FFRF rips abortion ban law in Arkansas

FFRF condemns Arkansas Gov. Asa Hutchinson for signing into law a near-total abortion ban.

The law, scheduled to go into effect in late summer, would permit abortions only in rare cases to save the lives of pregnant women, with no exceptions for rape or incest.

Hutchinson claims that he is motivated by his “sincere and pro-life convictions.” These so-called “pro-life convictions” are undermining the lives and constitutional rights of women throughout Arkansas — and potentially the country.

State Sen. Jason Rapert, the bill’s sponsor, has equated abortion to slavery and described the abortion ban as though it were a religious tenet. In a tweet on Feb. 22, Rapert described abortion as a “crime against humanity” while sharing the Republican Party of Arkansas’ 2020 platform.

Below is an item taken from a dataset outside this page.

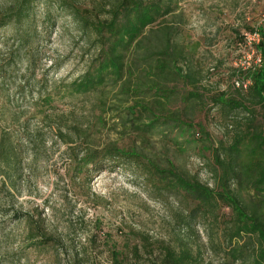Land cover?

Notably, two principles on the platform are “the power of faith in God Almighty” and “the sanctity of life.” Make no mistake: This anti-abortion law is about imposing religion on a secular nation at the expense of women’s health. And it clearly violates the rights spelled out in Roe v. Wade.

That long-established decision ruled that it is unconstitutional to impose a pre-viability abortion ban, which is around 24-26 weeks of gestation. Hutchinson has openly stated that the goal is to bring it to the Supreme Court in the hopes of overturning Roe v. Wade. Other states, including South Carolina, have recently passed anti-abortion bills that they, too, hope will lead to the repeal of Roe. The ultraconservative Supreme Court, whose balance has been tipped by the replacement of Justice Ruth Bader Ginsburg by Christian Nationalist Amy Coney Barrett, makes the future of Roe v. Wade uncertain as these religion-backed bills wend their way to the high court.

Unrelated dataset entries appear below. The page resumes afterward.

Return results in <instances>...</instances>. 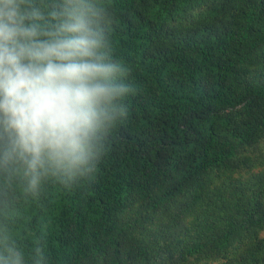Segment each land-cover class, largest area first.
<instances>
[{
    "label": "trees",
    "instance_id": "obj_1",
    "mask_svg": "<svg viewBox=\"0 0 264 264\" xmlns=\"http://www.w3.org/2000/svg\"><path fill=\"white\" fill-rule=\"evenodd\" d=\"M15 3L47 39L68 0ZM73 3L124 91L76 167L0 114V264H264V0Z\"/></svg>",
    "mask_w": 264,
    "mask_h": 264
},
{
    "label": "clouds",
    "instance_id": "obj_2",
    "mask_svg": "<svg viewBox=\"0 0 264 264\" xmlns=\"http://www.w3.org/2000/svg\"><path fill=\"white\" fill-rule=\"evenodd\" d=\"M64 17L39 39L15 0H0V114L32 170L45 157L86 163L107 106L124 91L109 83L116 68L98 54L86 11L68 0Z\"/></svg>",
    "mask_w": 264,
    "mask_h": 264
}]
</instances>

This egregious ban endangers the health of millions of women. Studies have shown that denying abortion care can lead to long-term health consequences and contributes to poor maternal health outcomes. In contrast, abortion is an extremely safe procedure and complications are rare, with no long-term consequences on a woman’s physical or mental health after an abortion. 

The Arkansas abortion ban has dangerous consequences for the women of this country. As a secular nation, we must stand up for science, bodily autonomy and the human right to health care — including abortion.